Next Word Prediction

Final Report

 

A model and website for Natural Language Prediction.
Created for the Data Science Capstone project
run by Coursera and John Hopkins University.

Chris Lill
21 January 2016

Objective

To use a collection of 4 million tweets, blogs and news articles to predict the next word that a user will type.

Screenshot of application which has the input of "What a beautiful" and is predicting "day"

http://chrislill.shinyapps.io/next-word

Approach

The text was simplified and a count was made for each instance of 2, 3 or 4 consecutive words. The probability was calculated for the top 5 answers for each phrase.

Model word-3 word-2 word-1 answer probability
Bigram beautiful day 9%
Trigram a beautiful day 22%
Quadgram what a beautiful day 44%
Interpolated what a beautiful day 34%

Optimization of the model to fit the validation set gave:

\[ P_{interpolated} = 0.8 P_{quadgram} + 0.16 P_{trigram} + 0.04P_{bigram} \]

Features

  • Suggestions are returned whilst the user types.
  • Click a suggestion to add it to the text.
  • The model has an accuracy of 18%.
  • Five answers are displayed with an total accuracy of 34%.
  • A probability table shows answers for each model.

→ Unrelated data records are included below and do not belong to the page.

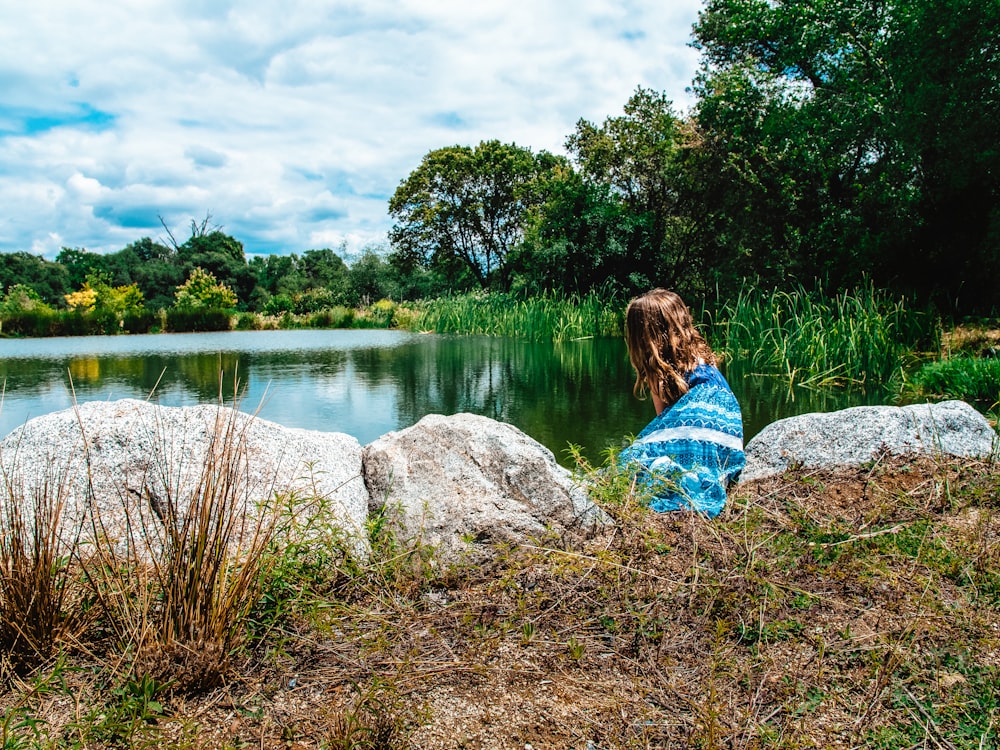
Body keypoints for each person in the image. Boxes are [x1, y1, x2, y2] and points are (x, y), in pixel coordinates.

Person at [617, 289, 745, 517]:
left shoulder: (657, 368)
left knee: (635, 459)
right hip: (728, 423)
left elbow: (663, 421)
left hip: (695, 412)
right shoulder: (704, 358)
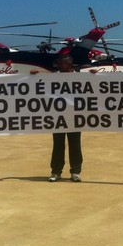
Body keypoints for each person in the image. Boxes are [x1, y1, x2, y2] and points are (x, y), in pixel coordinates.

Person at [48, 54, 83, 182]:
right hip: (58, 116)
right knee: (58, 145)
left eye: (61, 63)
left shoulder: (80, 76)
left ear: (69, 65)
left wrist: (93, 75)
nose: (59, 65)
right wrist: (34, 74)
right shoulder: (54, 76)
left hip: (75, 116)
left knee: (75, 144)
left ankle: (75, 172)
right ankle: (56, 171)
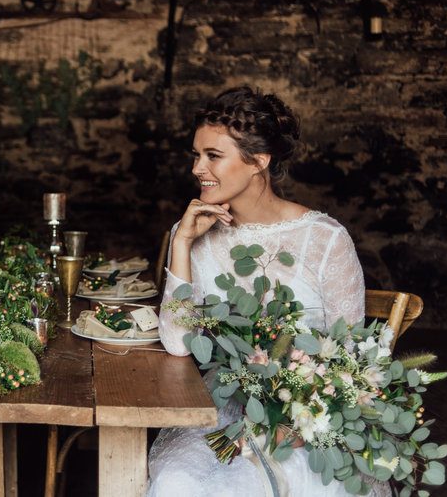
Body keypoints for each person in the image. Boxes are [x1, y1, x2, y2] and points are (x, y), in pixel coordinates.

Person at [147, 86, 388, 497]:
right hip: (223, 409)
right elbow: (177, 343)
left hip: (307, 419)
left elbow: (352, 358)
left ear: (259, 161)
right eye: (196, 154)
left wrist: (302, 417)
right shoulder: (192, 235)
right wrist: (182, 244)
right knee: (175, 483)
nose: (197, 168)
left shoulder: (324, 240)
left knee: (242, 486)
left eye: (213, 155)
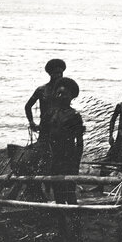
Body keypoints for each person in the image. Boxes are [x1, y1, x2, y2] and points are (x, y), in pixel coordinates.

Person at [42, 77, 85, 205]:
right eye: (58, 93)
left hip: (69, 158)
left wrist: (76, 162)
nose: (61, 96)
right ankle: (62, 224)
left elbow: (79, 142)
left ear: (71, 97)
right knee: (58, 194)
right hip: (54, 158)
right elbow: (45, 136)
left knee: (70, 193)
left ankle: (75, 223)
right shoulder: (50, 114)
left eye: (64, 94)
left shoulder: (74, 116)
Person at [24, 58, 67, 144]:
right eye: (56, 73)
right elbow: (28, 106)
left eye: (60, 73)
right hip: (45, 126)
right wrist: (31, 122)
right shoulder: (42, 90)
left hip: (61, 126)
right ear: (50, 73)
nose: (59, 75)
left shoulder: (65, 90)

Probability table with five answers for "What a beautiful"

Improvements

Ideas for improving the accuracy of the model include:

  • Store more than the first five answers for each n-gram.
  • Introduce a Beginning of Sentence <BOS> tag into the model to improve the prediction of the first three words.
  • Use more data from a source such as Google ngrams.
  • Incorporate Part Of Speech tagging into each model. This is the approach that I'm most excited about trying.